Box, Inc. (NYSE:BOX) is gearing up to unveil its fourth-quarter fiscal 2024 results on March 5.
For the fourth quarter of fiscal 2024, Box expects revenues to fall between $262 million and $264 million, indicating a potential 3% increase at the higher end of the spectrum compared to the figure reported in the previous fiscal year. The constant currency growth rate is forecasted to be around 5%. The Zacks Consensus Estimate for the same period stands at $262.9 million, suggesting a growth of 2.5% from the corresponding quarter in the last fiscal year.
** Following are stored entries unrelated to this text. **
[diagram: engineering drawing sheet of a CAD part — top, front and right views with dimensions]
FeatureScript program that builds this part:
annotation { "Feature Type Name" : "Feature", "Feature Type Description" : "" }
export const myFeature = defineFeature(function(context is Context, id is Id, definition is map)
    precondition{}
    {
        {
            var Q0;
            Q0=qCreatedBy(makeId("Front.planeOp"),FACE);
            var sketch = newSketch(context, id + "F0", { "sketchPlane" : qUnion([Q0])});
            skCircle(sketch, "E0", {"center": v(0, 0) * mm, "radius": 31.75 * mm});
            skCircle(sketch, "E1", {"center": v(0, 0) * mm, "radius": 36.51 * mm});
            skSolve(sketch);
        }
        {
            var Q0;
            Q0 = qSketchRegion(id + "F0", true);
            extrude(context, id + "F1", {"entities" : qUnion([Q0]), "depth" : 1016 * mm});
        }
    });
Box also anticipates non-GAAP earnings per share to range between 38 and 39 cents. The consensus estimate for this metric is set at 38 cents, marking a 2.7% improvement from the earnings reported in the same quarter of the previous fiscal year. Notably, the bottom line figure has remained unchanged over the past 30 days.
The adoption of Box’s Content Cloud by both existing and new customers is expected to have positively impacted the company’s performance in the fiscal fourth quarter.
BOX’s Content Cloud, with its enhanced security, compliance, data governance, and privacy features, is likely to have driven momentum across government and private organizations in the period under review.
Furthermore, the company’s efforts to strengthen its content management capabilities are anticipated to have made a significant contribution.
During the quarter, Box made a strategic acquisition of Crooze, a provider of no-code enterprise content management applications, aimed at assisting organizations in managing various aspects such as contract lifecycle, digital assets, controlled documents, and enterprise content libraries.
Additionally, the expansion of multi-product offerings and deeper integrations is expected to have bolstered the company’s net retention rate in the quarter.
The continued enhancement of Box Sign capabilities is likely to have facilitated customers in transitioning their signature transactions to the cloud.
In the fiscal fourth quarter, Box announced that its native e-signature product, Box Sign, now complies with FDA 21 CFR Part 11 regulations for electronic signatures, which is available as part of the Box GxP Validation offering in the Box Enterprise Plus plan. This announcement is expected to have further propelled customer momentum.
Moreover, Box’s growing traction in Enterprise Plus Suites is likely to have strengthened its attach rate during the quarter.
Overall, these initiatives are expected to have a positive impact on the upcoming results.
However, concerns regarding rising expenses related to investments in cloud infrastructure, sales and marketing, and administration are likely to persist in the quarter under review.
Additionally, the escalating competition in the cloud space remains a significant risk factor.